The painful dilemma at the heart of the US Republican party

To win the Republican nomination you need to be a very right wing. The Republican base who vote in primaries tend to be very right wing. The influence of the Tea Party has exacerbated this situation. So Donald Trump is doing very well in the GOP (“Grand Ol’ Party” = Republican party) polls for the 2016 Presidential nomination. The more he says that Muslims need to be tracked on a database, the border needs to be closed to them and a border wall needs to be built by Mexico, the more the Republican core adore him.

I’ve lost count of the number of times commentators have expected a “Howard Dean moment” to befall Trump. It’s not going to happen. He’s like Boris Johnson. The more he makes embarrassing comments, the more a certain constituency of people love him. He can talk himself out of any corner. – Even if he uses the verbal equivalent of a 12 bore shotgun.

There’s a dichotomy here though. You need to be a right-wing nut job to win the Republican nomination. But to win the Presidency, you need to appeal to Independents and moderate Democrats. I don’t see them going for Trump.

So that is the Republican dilemma for the Republicans. Trump is best placed, currently, to wow the grass roots in their party. But they love him for the traits which are the opposite of those which appeal to the nation as a whole.

I would fancy Chris Christie or Jeb Bush to do well in the national contest. Chris Christie recently made a fantastically good speech about tackling drug use as a medical problem. Jeb Bush has a magical key to the Hispanic vote – which in the Republican party is worth its weight in gold.
:::
> Required actions:
a. Answer these from the piece on the Republican party's dilemma:
(i) Which politician does the writer compare Donald Trump to?
(ii) What did Chris Christie's recent speech address?
(iii) Which voters does a candidate need to win over to take the Presidency?
b. Using the piece on the Republican party's dilemma, explain in one to three sentences why Trump's strength with the party's base creates a problem for the Republicans.
c. Carry on the piece on the Republican party's dilemma from its last sentence.

> Supplied data:
:::
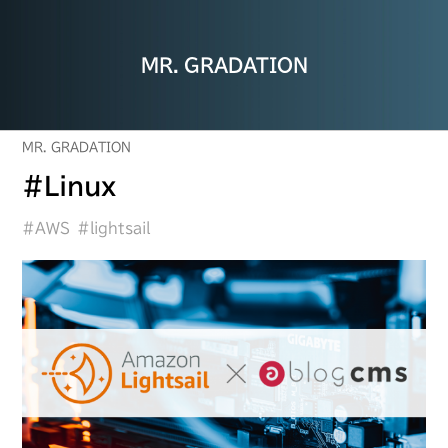
MR. GRADATION
MR. GRADATION
#Linux
#AWS
#lightsail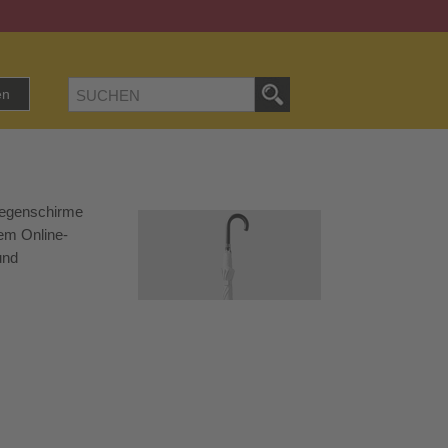
en
 Regenschirme
rem Online-
und
d die bedruckbaren
me
Point of Sale, an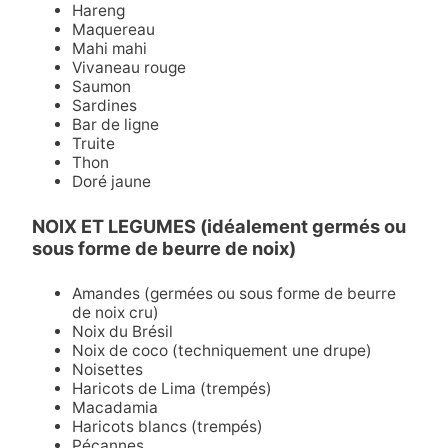
Hareng
Maquereau
Mahi mahi
Vivaneau rouge
Saumon
Sardines
Bar de ligne
Truite
Thon
Doré jaune
NOIX ET LEGUMES (idéalement germés ou
sous forme de beurre de noix)
Amandes (germées ou sous forme de beurre
de noix cru)
Noix du Brésil
Noix de coco (techniquement une drupe)
Noisettes
Haricots de Lima (trempés)
Macadamia
Haricots blancs (trempés)
Pécannes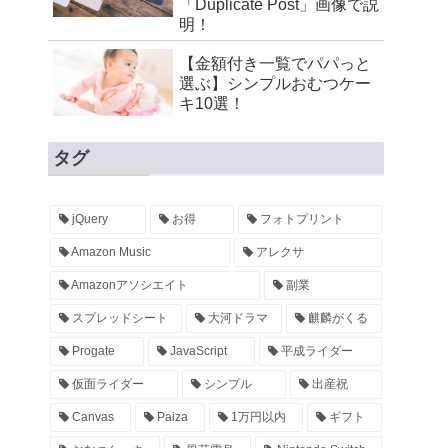
「Duplicate Post」画像で説
明！
【金額付き一覧でパパっと
選ぶ】シンプルおむつケー
キ10選！
タグ
jQuery
お得
フォトプリント
Amazon Music
アレクサ
Amazonアソシエイト
副業
スプレッドシート
大河ドラマ
麒麟がくる
Progate
JavaScript
平成ライダー
仮面ライダー
シンプル
出産祝
Canvas
Paiza
1万円以内
ギフト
:::
> Responses to the tasks:
a.
(i) Boris Johnson.
(ii) Tackling drug use as a medical problem.
(iii) Independents and moderate Democrats.

b. Primary voters are very right-wing, so a candidate has to be very right-wing to win the nomination, and the base loves Trump for that. But winning the Presidency requires appealing to Independents and moderate Democrats, and the traits the base loves in Trump are the opposite of those that appeal to the nation as a whole.

c.
But those two are “softies” as far as the Republican grass roots are concerned.

So goodness knows what will happen. At the current rate of progress I expect Trump to be Republican nominee and Clinton to be the Democrat. Currently Clinton is polling four points ahead of Trump in potential match-ups – Bush and Christie erode that lead to around three points.

But it’s early days. Normally there is much chopping and changing within candidates in the non-incumbent party nomination race. Already we have seen Scott Walker lead the Republican race and then crash and burn.

With George W Bush we often said that we couldn’t believe America would elect him – and they did. So I think we need to brace ourselves for President Trump. You never know, it could happen.

* Paul Walter is a Liberal Democrat activist. He is one of the Liberal Democrat Voice team. He blogs at Liberal Burblings.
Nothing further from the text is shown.